**Text shown:**
____
The Port of Zamboanga (Chavacano: Puerto de Zamboanga) and (Cebuano: Pantalan sa Zamboanga) is a seaport located in Zamboanga City, Philippines. It is managed by the Philippine Ports Authority, Port Management Office-Zamboanga, (PPA, PMO-Zamboanga), otherwise known by its corporate name, Zamboanga Freeport Authority (ZFA). The facility ranked second in Asia under the Super Efficient Ports in Asia study carried out in 2010 and published in the African Journal of Business Management (Vol. 5(4), pp. 1397–1407) on February 18, 2011.

==Facilities==
The Port of Zamboanga is a center for sardine exports to the United States, Europe, the Middle, and Far East. 25 shipping lines operate via the port, serviced by four shipyards operating within the port boundaries and in Zamboanga City.
____
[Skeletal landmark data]
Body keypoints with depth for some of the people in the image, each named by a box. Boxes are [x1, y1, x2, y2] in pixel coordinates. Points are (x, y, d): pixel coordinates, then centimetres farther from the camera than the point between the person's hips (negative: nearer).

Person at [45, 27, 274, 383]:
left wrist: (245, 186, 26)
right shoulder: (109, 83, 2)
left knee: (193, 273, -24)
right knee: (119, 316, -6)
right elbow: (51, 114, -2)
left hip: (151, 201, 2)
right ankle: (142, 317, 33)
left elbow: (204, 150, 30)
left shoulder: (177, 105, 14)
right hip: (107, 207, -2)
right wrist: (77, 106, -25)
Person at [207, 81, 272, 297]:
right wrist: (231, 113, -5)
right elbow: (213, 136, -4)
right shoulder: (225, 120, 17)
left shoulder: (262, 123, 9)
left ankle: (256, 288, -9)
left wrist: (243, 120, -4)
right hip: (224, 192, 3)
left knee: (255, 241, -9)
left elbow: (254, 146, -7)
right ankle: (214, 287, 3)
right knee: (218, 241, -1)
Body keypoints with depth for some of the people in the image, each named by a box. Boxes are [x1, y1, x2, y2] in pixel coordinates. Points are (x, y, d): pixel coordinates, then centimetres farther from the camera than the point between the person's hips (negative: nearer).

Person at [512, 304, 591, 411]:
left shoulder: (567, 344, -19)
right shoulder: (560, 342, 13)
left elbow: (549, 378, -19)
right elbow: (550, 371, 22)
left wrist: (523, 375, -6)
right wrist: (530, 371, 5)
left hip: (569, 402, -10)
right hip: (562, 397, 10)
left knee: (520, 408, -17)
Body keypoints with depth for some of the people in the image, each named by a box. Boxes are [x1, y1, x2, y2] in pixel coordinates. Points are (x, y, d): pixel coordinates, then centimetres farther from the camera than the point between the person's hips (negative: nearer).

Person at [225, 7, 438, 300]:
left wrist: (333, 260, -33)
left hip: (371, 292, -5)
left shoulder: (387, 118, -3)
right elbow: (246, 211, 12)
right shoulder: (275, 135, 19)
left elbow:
____
**Activities:**
a - Answer these questions from the Port of Zamboanga text, one line each:
(i) Which body manages the port?
(ii) Where did the port rank in Asia in the 2010 Super Efficient Ports in Asia study?
(iii) How many shipping lines operate via the port?
b - Sum up the Port of Zamboanga text in two sentences.
These records stand apart from the text about the Port of Zamboanga.

**Expected responses:**
a -
(i) The Philippine Ports Authority, Port Management Office-Zamboanga (PPA, PMO-Zamboanga), whose corporate name is the Zamboanga Freeport Authority (ZFA).
(ii) Second.
(iii) 25.

b - The Port of Zamboanga is a seaport in Zamboanga City, Philippines, that the Philippine Ports Authority's Port Management Office-Zamboanga manages and that ranked second in Asia in a 2010 study of super efficient ports. It is a center for sardine exports, with 25 shipping lines operating through it and four shipyards serving it.